We can see that as the dimension count increases the probability decreases. By the time you reach the high dimensions there are very few matches (0 matches in 100,000 comparisons). So it is a discriminatory test. Why is this?

If we imagine a pair of vectors and the similarity between them, can we produce a positive cosine similarity if any of the dimensions are orthogonal? Cosine similarity is the normalized dot product of the two vectors. The most similar vector pair with orthogonality would be \([1, ...]^N\) and \([-1, 1, ...]^N\). Let’s compare these.

Code
import numpy as np
from sklearn.metrics.pairwise import cosine_similarity

def compare_similar(dimensions: int) -> float:
    all_ones = np.ones((1, dimensions))
    all_but_one = np.ones((1, dimensions))
    all_but_one[0, 0] = -1
    distance = cosine_similarity(all_ones, all_but_one)
    return distance[0, 0]
Code
import pandas as pd

dimensions = sorted({
    int(10**log_d)
    for log_d in np.arange(0, 3, 0.1)
})
df = pd.DataFrame([
    {
        "dimensions": n,
        "similar": compare_similar(dimensions=n),
    }
    for n in dimensions
])
df = df.set_index("dimensions")

df.plot(logx=True)
df.iloc[[0, -1]]
similar
dimensions
1 -1.000000
794 0.997481

Here we can see that the dimensionality works in our favour. Why then does the random comparison end up punishing us so much?

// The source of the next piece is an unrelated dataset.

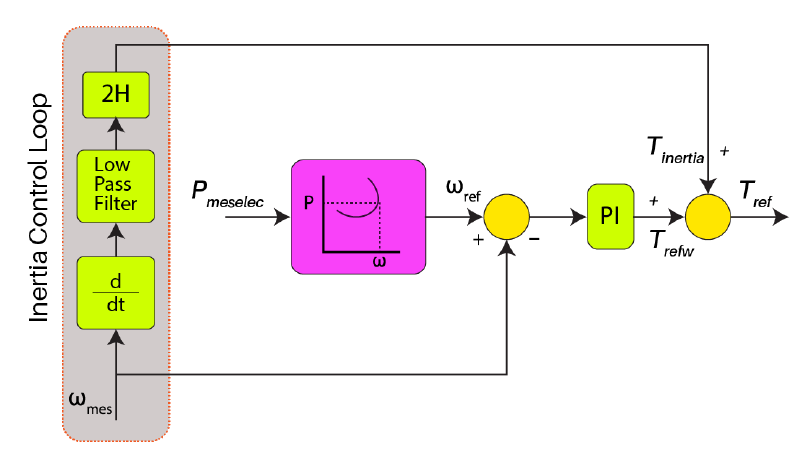
Figure 9. One-loop inertia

Can we work out what the threshold is for the matching pairs such that we get at least 0.5 similarity?

Code
import numpy as np
from sklearn.metrics.pairwise import cosine_similarity

def required_matches(dimensions: int, threshold: float = 0.5) -> float:
    target = np.ones((1, dimensions))
    comparison = np.zeros((1, dimensions))
    comparison[0, 0] = -1
    for n in range(0, dimensions):
        if n != 0:
            comparison[0, n] = 1
        distance = cosine_similarity(target, comparison)[0,0]
        if distance >= threshold:
            return n
    return np.inf
Code
import pandas as pd

dimensions = sorted({
    int(10**log_d)
    for log_d in np.arange(0, 3, 0.1)
})
df = pd.DataFrame([
    {
        "dimensions": n,
        "matching": required_matches(dimensions=n),
        "percentage": required_matches(dimensions=n) * 100 / n,
    }
    for n in dimensions
])
df = df.set_index("dimensions")

df.plot(logx=True)
df.iloc[[0, 1, 2, 3, -1]]
matching percentage
dimensions
1 inf inf
2 inf inf
3 inf inf
5 4.0 80.000000
794 202.0 25.440806

What this graph is showing me is that a single orthogonal value becomes increasingly impactful as the number of dimensions increases. In order to counteract a single orthogonal value a large percentage of the remaining values must match. This becomes increasingly unlikely as the number of dimensions grows.

Expressing this relationship mathematically might be interesting. For now I’m going to get on with other things.